*Instruções das tarefas*.
- a) Responda a cada pergunta sobre o texto dos capitães de Abril numa linha própria, com a marca correspondente:
(i) Há quantos anos deixaram os capitães de comparecer nas cerimónias comemorativas?
(ii) Por que grupo parlamentar foi Marques Júnior escolhido como deputado?
(iii) Que data redonda teve Assunção Esteves em conta ao dirigir o convite aos capitães?
- b) Retome o texto dos capitães de Abril a partir do ponto em que termina.

*Texto de leitura*.
______________________________
1. Em mais um notável "inconseguimento", Assunção Esteves acha que "o problema é deles". Ora a primeira coisa a dizer é que é uma pena que a senhora presidente da Assembleia da República, segunda figura do Estado português, tenha esta má relação com as palavras. Que seja tão pouco política. Que não se proteja em declarações previsíveis. Que não prepare as respostas a perguntas de agenda. No fundo, que nem sempre faça corresponder a qualidade do discurso à responsabilidade do cargo.
Neste caso, o das relações com a Associação 25 de Abril, ou do regresso dos capitães de Abril às comemorações da data histórica na Assembleia da República, a resposta já citada tem um lado que até pode ser entendido como ofensivo. Mas é sempre uma resposta que divide. Parece que de um lado ficam uns, os deputados ("nós"), e do outro, os capitães revolucionários de Abril ("eles").
Essa
divisão não é boa para a sociedade portuguesa e, sobretudo, nem sequer
corresponde ao processo em curso, aberto por vontade expressa de Assunção
Esteves.
2. Nesta altura convém lembrar factos que parecem esquecidos. Primeiro: os chamados "capitães de Abril", hoje homens com outros postos militares, não costumavam falar nas cerimónias na Assembleia da República. Durante alguns anos um seu destacado elemento, Marques Júnior, falou em ocasiões semelhantes, é verdade, mas fê-lo já como deputado, escolhido pelo seu grupo parlamentar, o do PS.
Segundo: foram os capitães, unidos na Associação 25 de Abril que agora fala por todos, quem entendeu deixar de comparecer nas cerimónias comemorativas da data. E fizeram-no, convém recordar, desde há 2 anos, como um ato de discordância política em relação ao governo de Pedro Passos Coelho que, como todos os outros desde aquele dia fantástico, também foi eleito pelos portugueses.
Terceiro: foi uma iniciativa de Assunção Esteves, tendo em conta a data redonda dos 40 anos, que abriu o tema do regresso dos capitães de Abril ao Parlamento endereçando um convite concreto para um lugar que ficou sempre em aberto.
Tudo isto são factos, não são opiniões: foram os capitães que abandonaram as cerimónias; e foi a Assembleia da República, através da sua presidente, que tornou bem claro que gostaria de os ter de volta.
3. A Associação 25 de Abril representa um conjunto de pessoas a quem todos nós, portugueses, devemos muito - mesmo aqueles que, por idade ou ignorância da história do seu País, entendem que não devem nada.
______________________________
*Entradas de dados*.
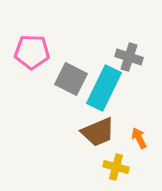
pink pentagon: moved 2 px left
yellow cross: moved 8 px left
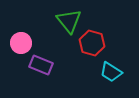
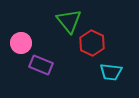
red hexagon: rotated 10 degrees clockwise
cyan trapezoid: rotated 25 degrees counterclockwise
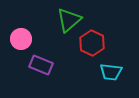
green triangle: moved 1 px up; rotated 28 degrees clockwise
pink circle: moved 4 px up
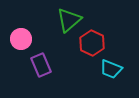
purple rectangle: rotated 45 degrees clockwise
cyan trapezoid: moved 3 px up; rotated 15 degrees clockwise
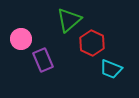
purple rectangle: moved 2 px right, 5 px up
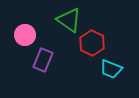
green triangle: rotated 44 degrees counterclockwise
pink circle: moved 4 px right, 4 px up
purple rectangle: rotated 45 degrees clockwise
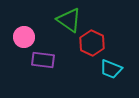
pink circle: moved 1 px left, 2 px down
purple rectangle: rotated 75 degrees clockwise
______________________________
*Respostas do exercício*.
- a)
(i) Há 2 anos.
(ii) Pelo grupo parlamentar do PS.
(iii) Os 40 anos.

- b)
Estes homens, que hoje parecem falar vindos de um passado longínquo, prestaram grandes serviços a Portugal - e não foi só naquele dia. Fizeram-no quando deixaram livremente o poder, extinguindo por vontade própria o então chamado Conselho da Revolução. Ou, também, quando se tornaram imunes ao desvario criminoso em que caiu um dos seus: Otelo Saraiva de Carvalho.
Foram várias as ocasiões em que os capitães de Abril se mostraram dignos da sua responsabilidade e do seu único objetivo: devolver a liberdade aos portugueses. Homens bem preparados como Melo Antunes, corajosos com Salgueiro Maia, íntegros como Ramalho Eanes ou voluntariosos e patriotas como Vasco Lourenço cumpriram com nota 20 a sua missão histórica.
E é, por tudo isso, que esta polémica não faz sentido, e incomoda todos aqueles que, como eu, não esquecem a dívida de gratidão por aqueles homens humildes, heróis de verdade, na altura também cansados de lutar numa guerra injusta e que sabiam ser impossível de ganhar.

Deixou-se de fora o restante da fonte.